■ **TRY IT**:
Starting at the first line of the listing below and ending at the line with "Rendered at 2001 by 1125 pixels.", copy each line exactly.

■ **EXTRACTED MATERIAL**:
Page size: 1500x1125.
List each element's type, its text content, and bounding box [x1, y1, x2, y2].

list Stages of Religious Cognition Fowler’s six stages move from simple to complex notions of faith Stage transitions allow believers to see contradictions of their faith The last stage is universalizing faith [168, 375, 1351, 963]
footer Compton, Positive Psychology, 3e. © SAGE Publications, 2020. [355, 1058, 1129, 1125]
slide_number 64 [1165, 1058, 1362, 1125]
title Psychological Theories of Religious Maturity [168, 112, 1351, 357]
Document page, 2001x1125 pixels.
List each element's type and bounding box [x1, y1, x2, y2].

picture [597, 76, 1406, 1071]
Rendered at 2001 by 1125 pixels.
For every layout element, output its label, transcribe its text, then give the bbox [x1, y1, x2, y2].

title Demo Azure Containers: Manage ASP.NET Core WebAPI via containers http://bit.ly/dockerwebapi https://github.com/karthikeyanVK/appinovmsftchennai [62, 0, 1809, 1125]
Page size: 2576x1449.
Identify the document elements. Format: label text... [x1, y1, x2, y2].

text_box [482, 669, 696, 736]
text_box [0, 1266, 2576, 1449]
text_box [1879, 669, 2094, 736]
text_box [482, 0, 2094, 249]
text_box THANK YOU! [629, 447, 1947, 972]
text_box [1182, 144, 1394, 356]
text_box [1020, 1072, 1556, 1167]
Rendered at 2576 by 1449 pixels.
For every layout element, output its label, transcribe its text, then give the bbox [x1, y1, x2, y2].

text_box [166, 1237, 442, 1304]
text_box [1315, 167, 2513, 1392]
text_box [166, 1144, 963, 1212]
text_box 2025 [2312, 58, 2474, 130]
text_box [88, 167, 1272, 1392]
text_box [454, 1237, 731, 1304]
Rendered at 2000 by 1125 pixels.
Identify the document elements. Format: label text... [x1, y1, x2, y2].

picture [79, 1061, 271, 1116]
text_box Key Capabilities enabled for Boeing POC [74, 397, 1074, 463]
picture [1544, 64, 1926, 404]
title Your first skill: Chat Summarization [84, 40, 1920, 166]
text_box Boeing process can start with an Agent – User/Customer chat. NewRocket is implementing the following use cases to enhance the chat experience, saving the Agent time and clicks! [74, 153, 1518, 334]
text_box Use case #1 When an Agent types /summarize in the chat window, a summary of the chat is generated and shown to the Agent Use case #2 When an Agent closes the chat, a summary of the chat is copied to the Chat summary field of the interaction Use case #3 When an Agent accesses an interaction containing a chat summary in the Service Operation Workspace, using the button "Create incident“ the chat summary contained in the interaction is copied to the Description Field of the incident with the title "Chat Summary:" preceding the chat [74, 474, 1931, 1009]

■ **RESPONSE AREA**:
Page size: 1500x1125.
List each element's type, its text content, and bounding box [x1, y1, x2, y2].

list Stages of Religious Cognition Fowler’s six stages move from simple to complex notions of faith Stage transitions allow believers to see contradictions of their faith The last stage is universalizing faith [168, 375, 1351, 963]
footer Compton, Positive Psychology, 3e. © SAGE Publications, 2020. [355, 1058, 1129, 1125]
slide_number 64 [1165, 1058, 1362, 1125]
title Psychological Theories of Religious Maturity [168, 112, 1351, 357]
Document page, 2001x1125 pixels.
List each element's type and bounding box [x1, y1, x2, y2].

picture [597, 76, 1406, 1071]
Rendered at 2001 by 1125 pixels.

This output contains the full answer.